Di quando ero piccola e stavo al mio paese
non ricordo i ricchi o quelli che erano meno ricchi, ma ho in testa i proprietari
terrieri, e chi, di questi ultimi, coltivava i terreni. Li coltivavano
con tutta la passione che era in loro, come fossero terreni di loro pertinenza. Soldi in giro non si vedevano, c'era la
fratellanza e lo scambio dei prodotti; i signori davano al contadino le terre e
in cambio avevano un terzo del prodotto. E questo era quello che faceva un mio
zio, Antonio Scarfò. La signora Fera aveva dato a questo mio zio in gestione un
pezzo di proprietà che si chiamava “a
cabeia bella“. Non era lontano dal paese e mia cugina - sua figlia - mi
portava spesso con lei. Partivamo dal paese lei, con una cofana in testa col
cibo per il papà ed io che le trottolavo dietro, spesso prendendo la rincorsa
per starle al passo. Le mie gambette non erano come le sue e lei andava; non
si girava mai per vedere se c'ero oppure no, e tanto meno mi diceva mai: sei stanca? vuoi venire in braccio? – no
- ma andavo volentieri, il posto mi piaceva assai.
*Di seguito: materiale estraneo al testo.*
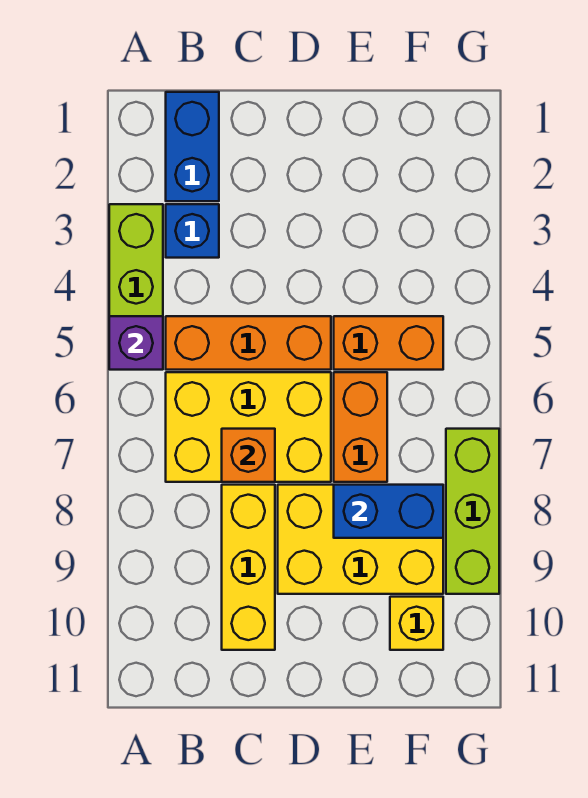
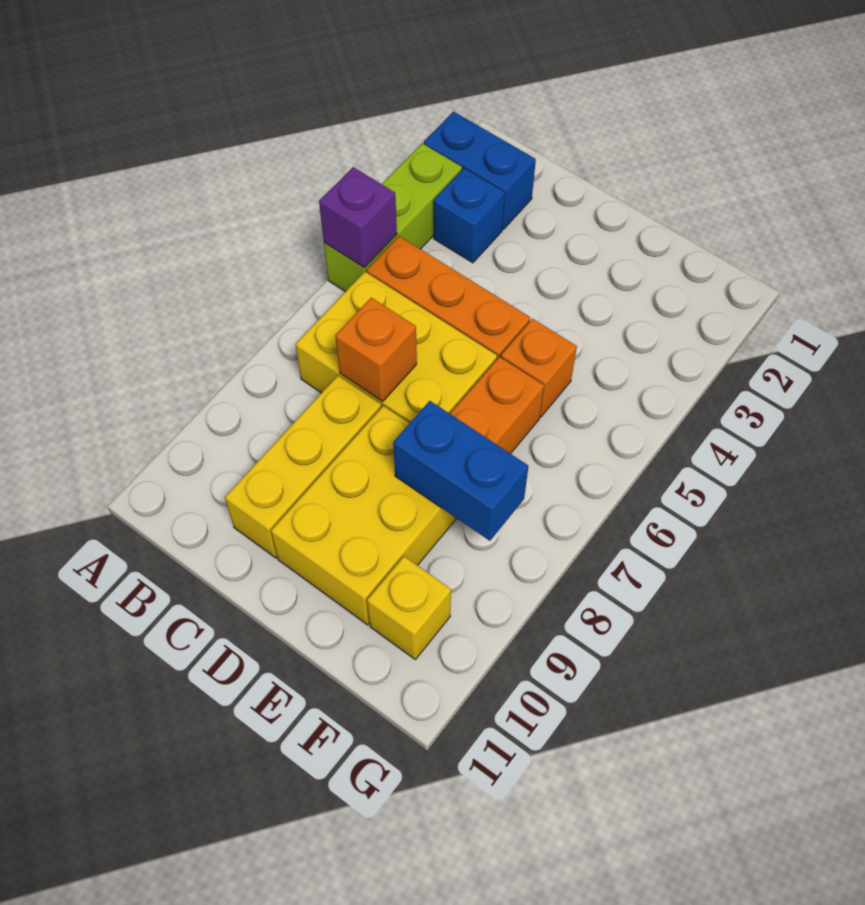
blue brick B1:B2 level 1 -> blue brick A2:B2 level 1
yellow brick D8:F9 level 1 -> yellow brick D8:E10 level 1
orange brick E5:F5 level 1 -> orange brick E5 level 1
lime brick G7:G9 level 1 -> none

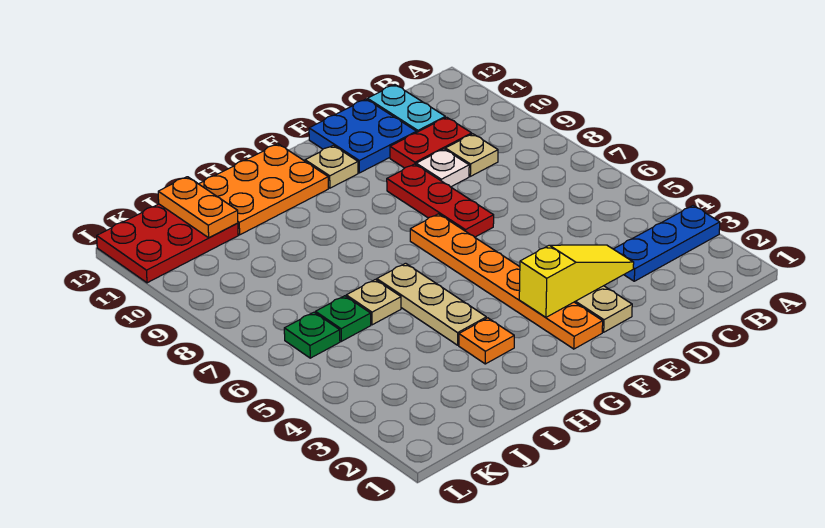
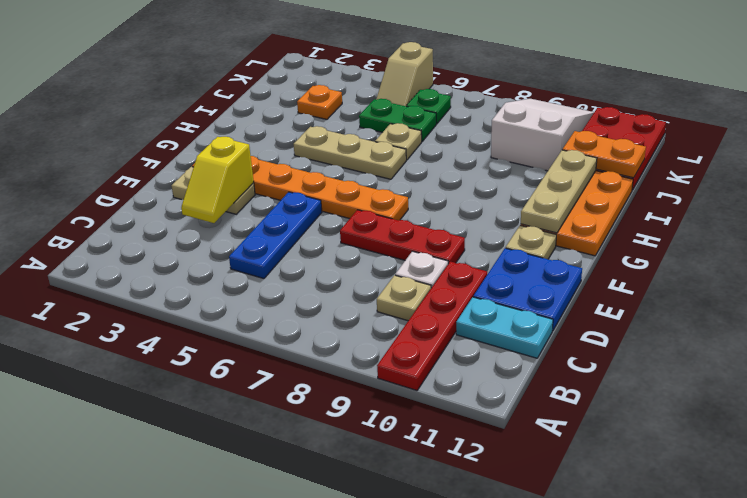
blue plate A3:C3 level 1 -> blue plate C5:E5 level 1
red plate C10:D10 level 1 -> red plate A10:D10 level 1
yellow slope D3:F3 level 2 top F -> yellow slope D3:E3 level 2 top E
none -> tan plate G11:I11 level 2
orange plate H3 level 1 -> orange plate J3 level 1
green plate J6 level 1 -> green plate J5:J6 level 1
none -> white slope J9:L10 level 1 top J
none -> tan slope K5:L5 level 1 top L

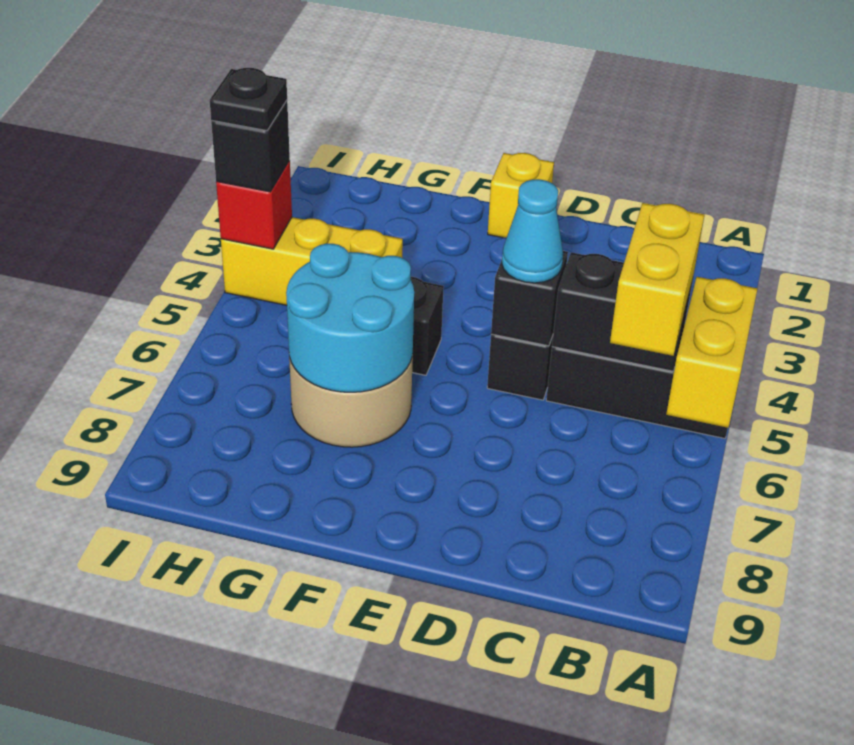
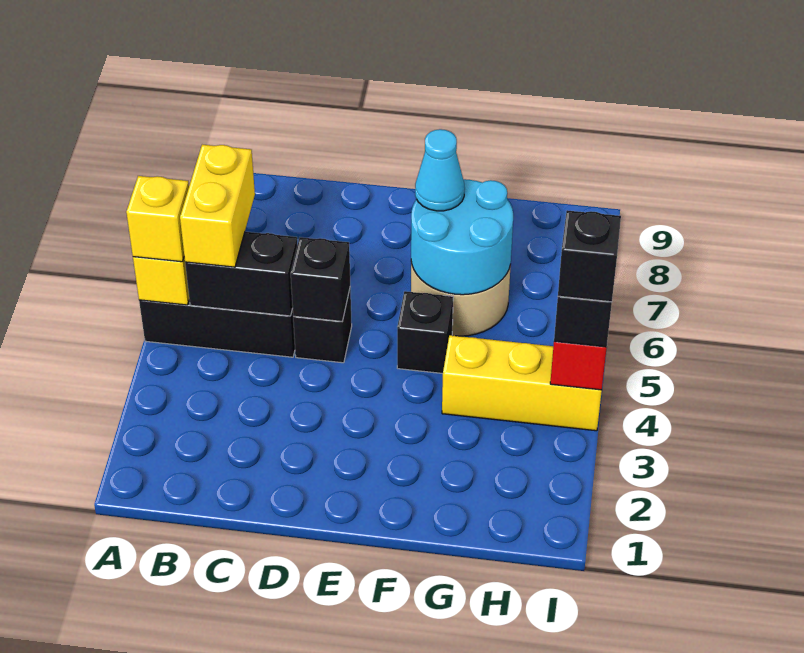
cyan cone D5 level 3 -> cyan cone F7 level 3
yellow brick E1 level 1 -> yellow brick A5 level 3
black plate I4 level 4 -> black brick I4 level 4

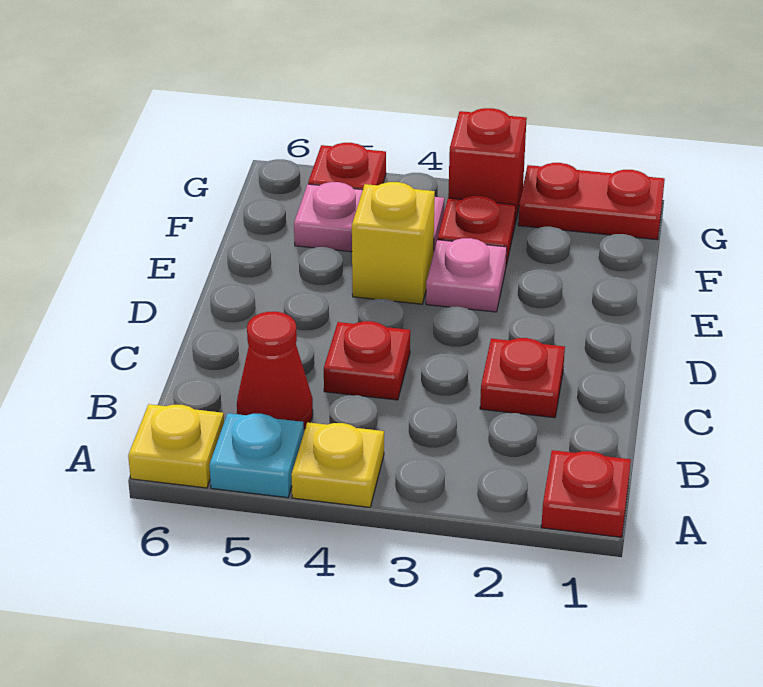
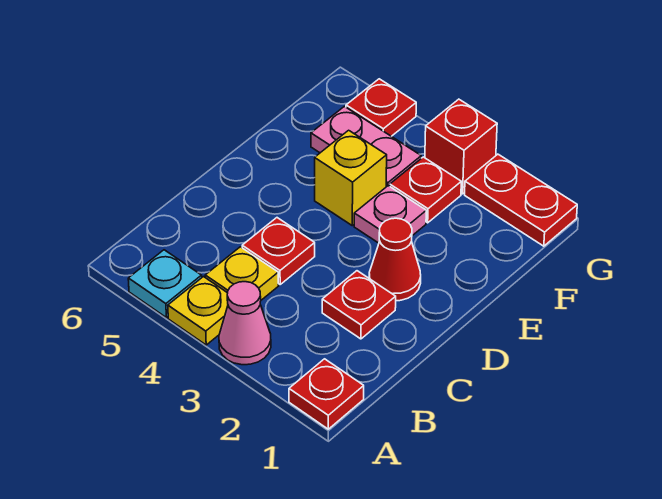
none -> pink cone A3 level 1
yellow plate A6 level 1 -> yellow plate B4 level 1
red cone B5 level 1 -> red cone D2 level 1

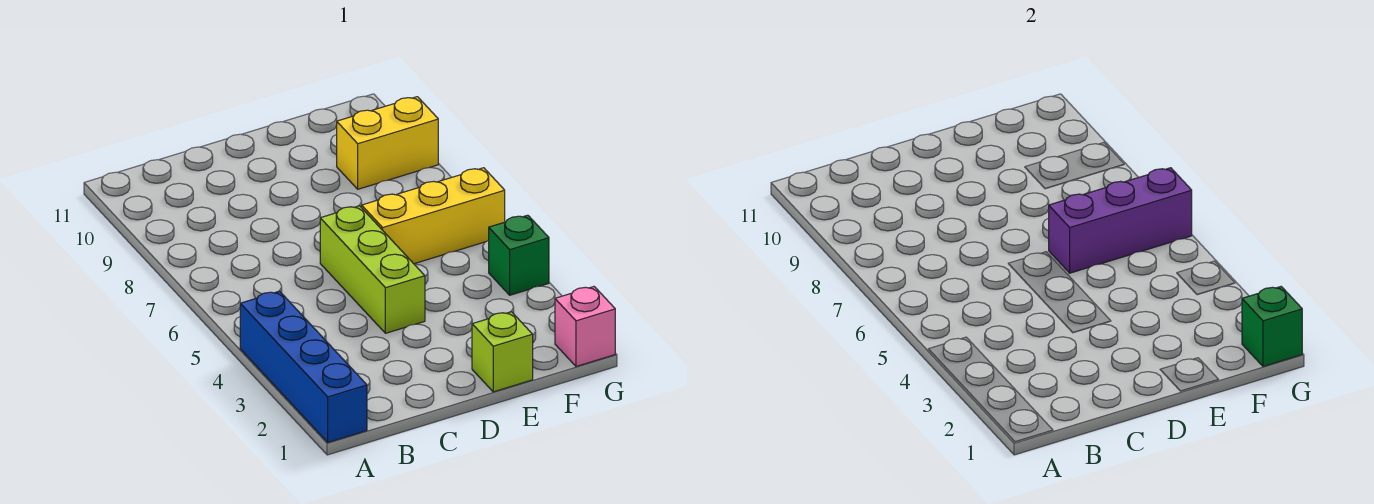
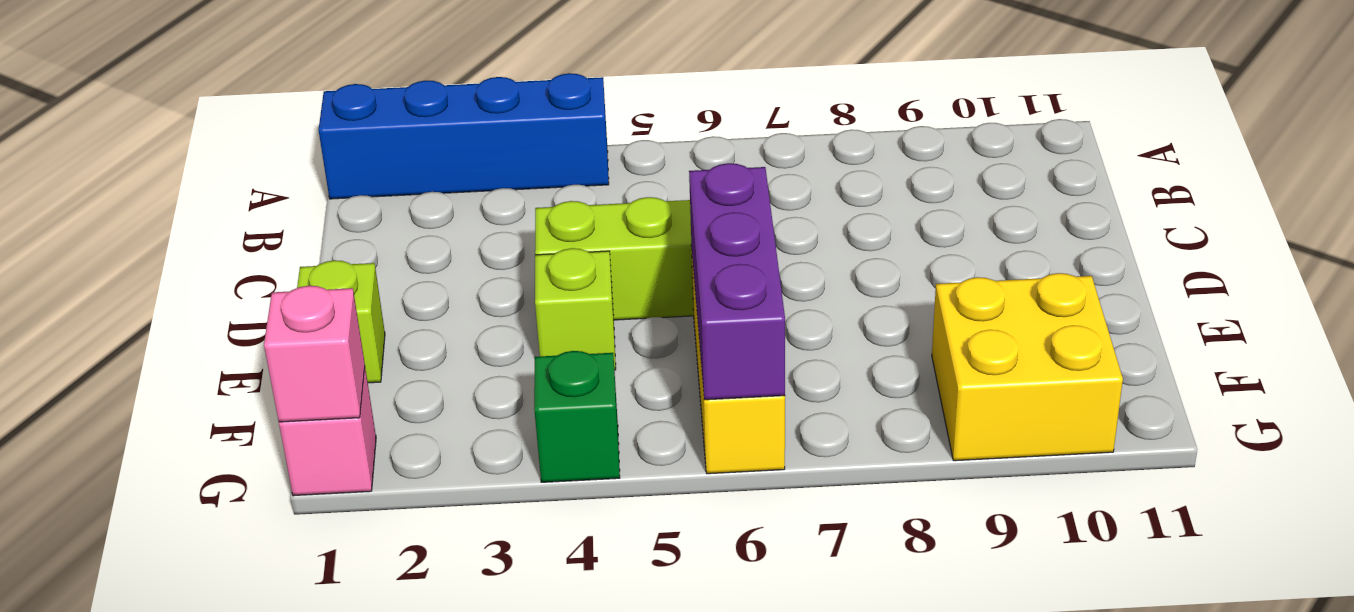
none -> lime brick E4 level 1
yellow brick F9:G9 level 1 -> yellow brick F9:G10 level 1
green brick G1 level 2 -> pink brick G1 level 2

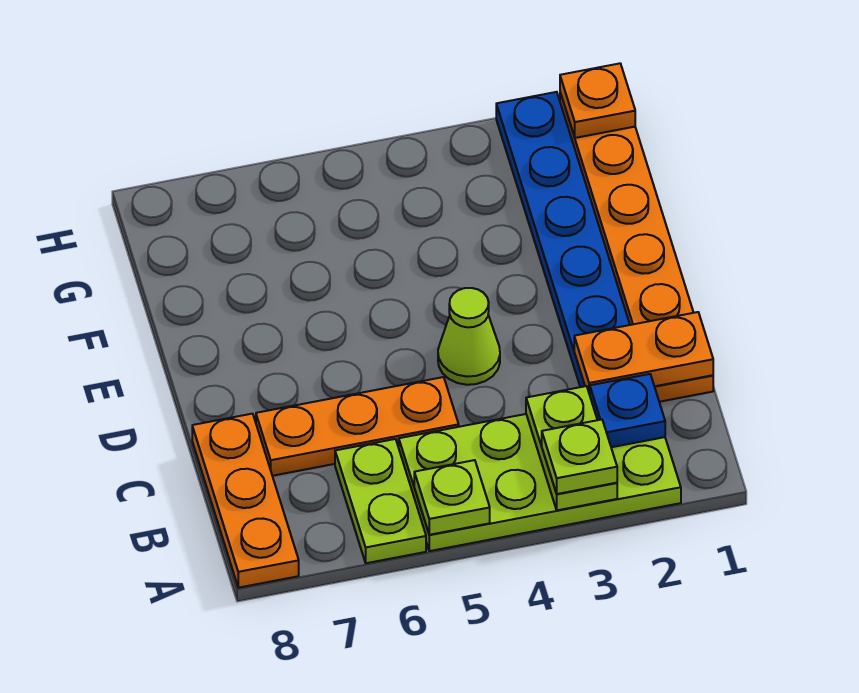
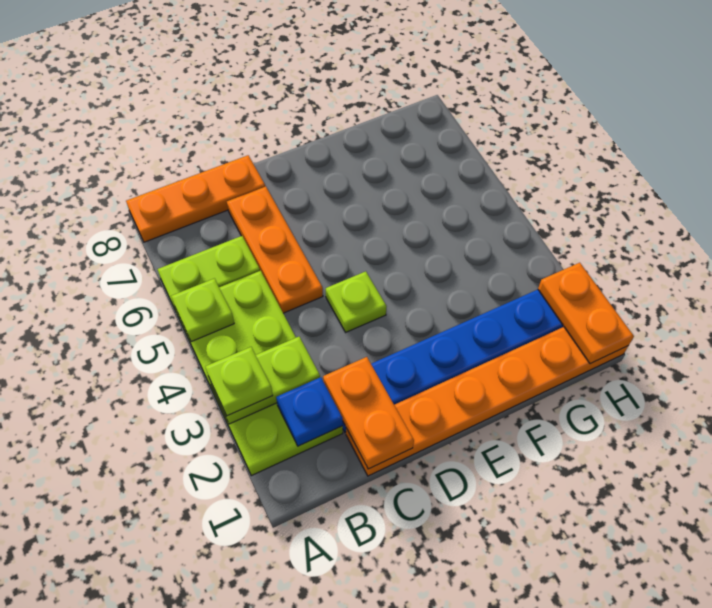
lime cone D4 level 1 -> lime plate D4 level 1
orange plate H1 level 2 -> orange plate H1:H2 level 2

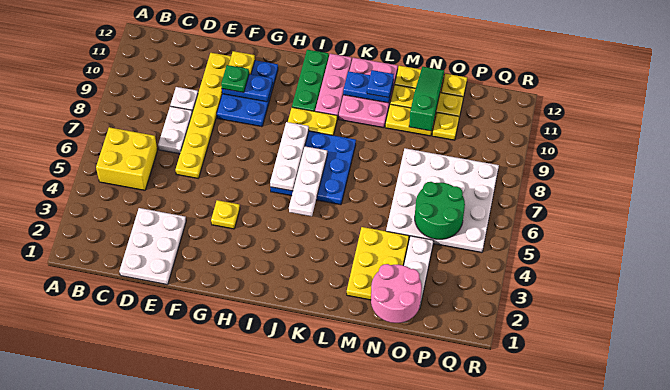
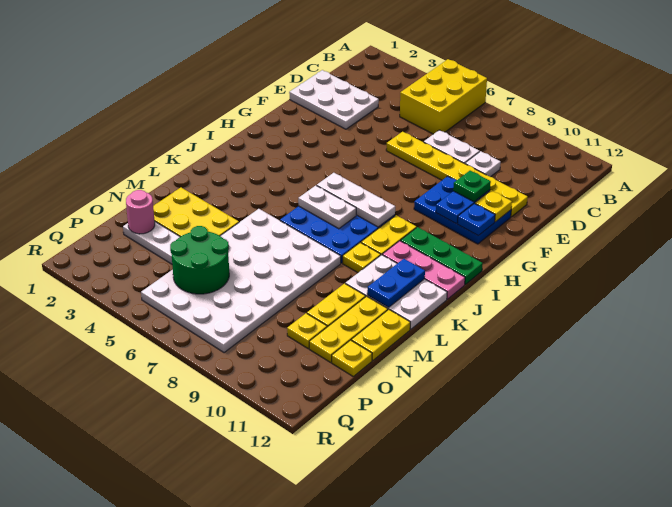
yellow brick B5:C6 level 1 -> yellow brick A5:C6 level 1
yellow plate G4 level 1 -> yellow plate K9 level 1
white plate J5:J7 level 2 -> white plate J6:J7 level 2
pink plate K10:L12 level 1 -> white plate K10:L12 level 1
blue plate L11 level 3 -> blue plate G11 level 2
pink round brick N1:O2 level 2 -> pink round brick O2 level 2
white plate N5:Q8 level 1 -> white plate L5:Q8 level 1
green slope N10:N12 level 2 top 10 -> none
Era una grande proprietà con
la casa circondata da muri; fuori nell'aia le galline, il maiale, una pecora e una
capra e anche un cavallino; un carretto, i covoni del grano e poi pentole e
pentolini col mangiare delle bestie. Era bravo mio zio, un gran lavoratore;
c'era di tutto perfino i carciofi, ma guai a chi toccava le primizie, erano per
la signora che lui rispettava molto.